Saved entries
- Opening Delimiter -

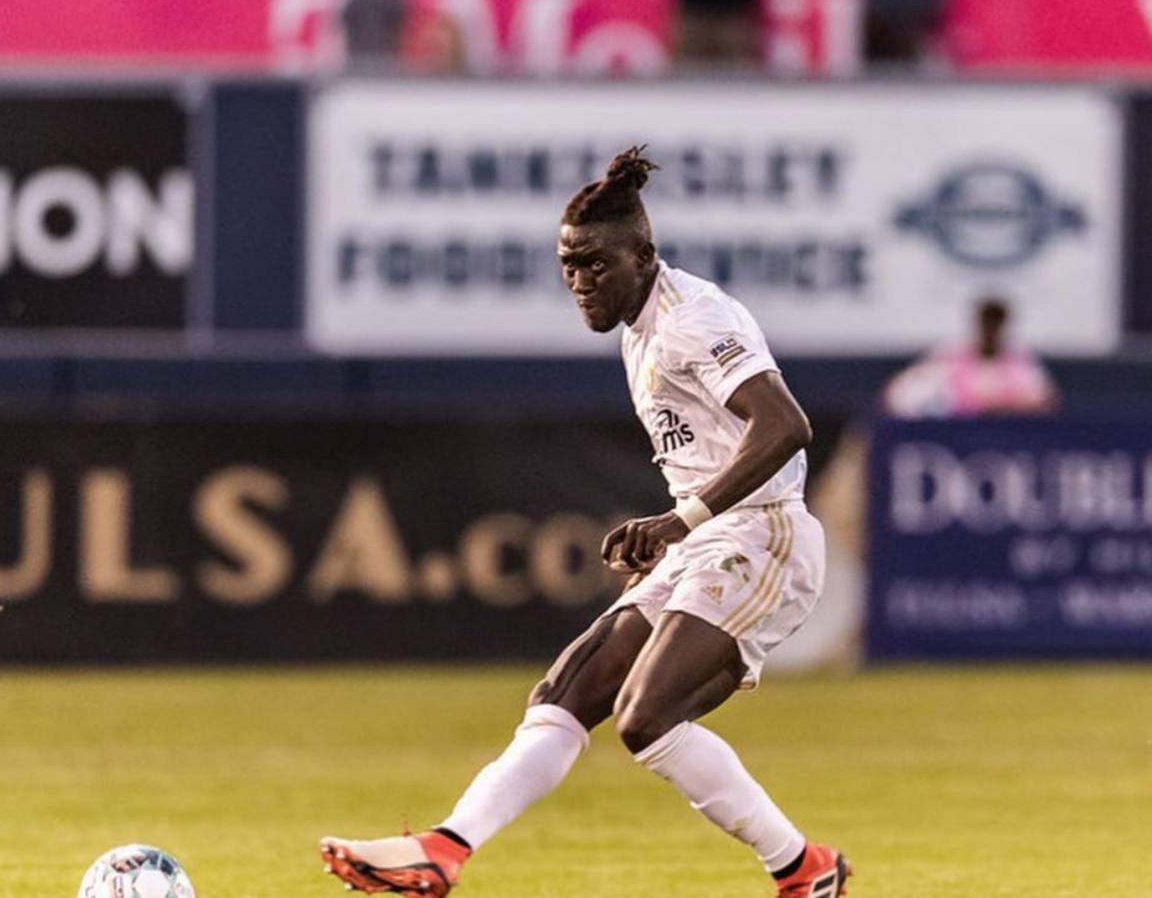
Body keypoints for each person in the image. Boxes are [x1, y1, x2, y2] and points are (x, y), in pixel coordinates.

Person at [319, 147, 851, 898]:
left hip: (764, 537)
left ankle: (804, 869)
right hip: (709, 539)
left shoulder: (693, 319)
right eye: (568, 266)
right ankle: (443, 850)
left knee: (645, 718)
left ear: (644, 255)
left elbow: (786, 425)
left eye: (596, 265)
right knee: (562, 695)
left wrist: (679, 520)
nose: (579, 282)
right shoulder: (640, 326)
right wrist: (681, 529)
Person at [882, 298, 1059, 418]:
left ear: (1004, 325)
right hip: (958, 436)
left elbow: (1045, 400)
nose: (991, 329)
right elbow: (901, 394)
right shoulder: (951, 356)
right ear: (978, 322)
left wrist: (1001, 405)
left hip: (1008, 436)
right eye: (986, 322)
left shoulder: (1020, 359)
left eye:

- Closing Delimiter -

→ **EXERCISE REQUIREMENTS**: Exactly and only the lines from the line containing "right elbow: (901, 394)" through the last line of the entries should be copied, both ends included.

→ **RESULT OF THE TASK**:
right elbow: (901, 394)
right shoulder: (951, 356)
right ear: (978, 322)
left wrist: (1001, 405)
left hip: (1008, 436)
right eye: (986, 322)
left shoulder: (1020, 359)
left eye:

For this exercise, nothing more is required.